The new study is the first in the general pregnant population that is large enough to compare the performance of the new DNA test with conventional screening. The researchers tested a DNA test offered by Ariosa Diagnostics, but other companies market similar tests.

The researchers found that the new test correctly identified more Down cases—with far fewer false positives—than standard screening that combines blood tests with an ultrasound exam.

The DNA test identified all 38 cases of Down syndrome and produced only nine false positives (0.06 percent). Standard screening identified 30 of the 38 cases of Down syndrome and produced 854 false positives (5.4 percent).

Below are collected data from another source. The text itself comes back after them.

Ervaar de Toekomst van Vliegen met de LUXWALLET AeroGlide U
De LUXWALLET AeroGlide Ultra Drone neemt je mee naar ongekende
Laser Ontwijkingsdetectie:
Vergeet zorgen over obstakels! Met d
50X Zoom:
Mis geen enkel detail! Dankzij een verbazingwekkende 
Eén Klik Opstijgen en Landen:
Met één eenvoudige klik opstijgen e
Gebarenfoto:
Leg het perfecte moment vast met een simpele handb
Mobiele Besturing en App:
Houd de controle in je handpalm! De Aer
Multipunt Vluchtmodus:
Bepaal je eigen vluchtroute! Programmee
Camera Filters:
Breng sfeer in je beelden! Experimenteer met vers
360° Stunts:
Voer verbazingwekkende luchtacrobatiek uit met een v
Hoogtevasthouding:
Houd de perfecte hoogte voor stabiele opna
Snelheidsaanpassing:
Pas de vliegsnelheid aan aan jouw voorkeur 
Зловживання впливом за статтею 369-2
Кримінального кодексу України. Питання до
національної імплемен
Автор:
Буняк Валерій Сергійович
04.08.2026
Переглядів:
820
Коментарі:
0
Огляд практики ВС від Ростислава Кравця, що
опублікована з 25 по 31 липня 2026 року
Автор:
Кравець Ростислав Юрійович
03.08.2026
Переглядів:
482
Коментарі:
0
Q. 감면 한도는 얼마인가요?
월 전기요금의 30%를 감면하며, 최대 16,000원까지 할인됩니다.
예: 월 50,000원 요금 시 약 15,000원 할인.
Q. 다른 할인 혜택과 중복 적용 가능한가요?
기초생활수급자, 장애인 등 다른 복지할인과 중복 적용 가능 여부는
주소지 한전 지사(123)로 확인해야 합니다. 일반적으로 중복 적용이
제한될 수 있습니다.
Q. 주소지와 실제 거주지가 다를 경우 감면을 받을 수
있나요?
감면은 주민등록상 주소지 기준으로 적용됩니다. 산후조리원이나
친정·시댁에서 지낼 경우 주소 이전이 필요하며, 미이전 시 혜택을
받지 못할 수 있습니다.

About 3 percent of the DNA tests did not produce a result, often because the fraction of fetal DNA in the blood sample was too low. These participants had a higher frequency of Down syndrome cases as well as other chromosomal abnormalities, and further study is needed to determine the best approach for these patients.

Before the DNA test can be widely used in patient care, people’s expectations of the test should be carefully considered, the authors say. The test is highly accurate at detecting Down syndrome and other conditions with extra chromosomes, but standard screening and diagnostic testing can identify a broader array of abnormalities not detectable with the cell-free DNA test.

Mary E. D’Alton, MD, the Willard C. Rappleye Professor of Obstetrics & Gynecology and chair of the Department of Obstetrics & Gynecology, is an expert in maternal fetal medicine and has long promoted monitoring and technology that will improve pregnancy outcomes. “This research is further evidence of Columbia’s unique ability to identify ways to give parents an accurate picture of their baby’s medical condition and create the best management plan,” says Dr. D’Alton.

This is a summary of research published in the New England Journal of Medicine, April 23, 2015.